» Document text:
┌────────

Did An Early Discharge Cause Your Injury? What You Should Know

Law Blog

When you stay in the hospital, you have the expectation your care will be the top priority for the staff and medical personnel. Unfortunately, some patients are discharged too early, which in some instances can cause a condition to worsen or result in an injury. If you do not think you were completely healed upon discharge and your condition got worse as a result, you may have grounds for a medical malpractice lawsuit. Here are some things to consider:

Do You Have a Case?

Medical providers have a duty of care. This means they must make every effort to care for patients reasonably when compared to similar cases. All patients should receive the same standard of care no matter if they are wealthy or of little means.

To prove malpractice, you have to show the medical provider failed to show duty of care as would someone else in your same position. Ideally, if you were discharged on day two when someone else with your same condition and with the same circumstances was allowed to stay until day four, it is feasible there was a breach of duty of care.

Are You Certain the Discharge Is Early?

Your early discharge can be for any reason. When a hospital census gets full, the beds are needed for critical patients, some who may have been more critical than you. The problem happens when your discharge occurs before you are healed enough to feel comfortable going home. One way to know if your discharge is too early is if your pain management is not under control. If you still require some test results or need more therapies, your discharge could be too soon. Additionally, you should speak with your doctor before your discharge about your follow-up care.

└────────

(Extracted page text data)
┌────────

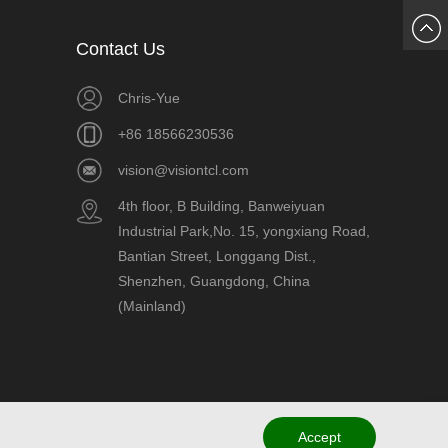
Chat
Contact Us
Now
Chris-Yue
+86 18566230536
vision@visiontcl.com
4th floor, B Building, Banweiyuan
Industrial Park,No. 15, yongxiang Road,
Bantian Street, Longgang Dist.,
Shenzhen, Guangdong, China
(Mainland)
Accept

└────────

» Task requirements: In the early-discharge text, can you rename "duty of care" to "legal duty" and give everything from "Do You Have" down to "of duty of care." again?

» Answer section:
Do You Have a Case?

Medical providers have a legal duty. This means they must make every effort to care for patients reasonably when compared to similar cases. All patients should receive the same standard of care no matter if they are wealthy or of little means.

To prove malpractice, you have to show the medical provider failed to show legal duty as would someone else in your same position. Ideally, if you were discharged on day two when someone else with your same condition and with the same circumstances was allowed to stay until day four, it is feasible there was a breach of legal duty.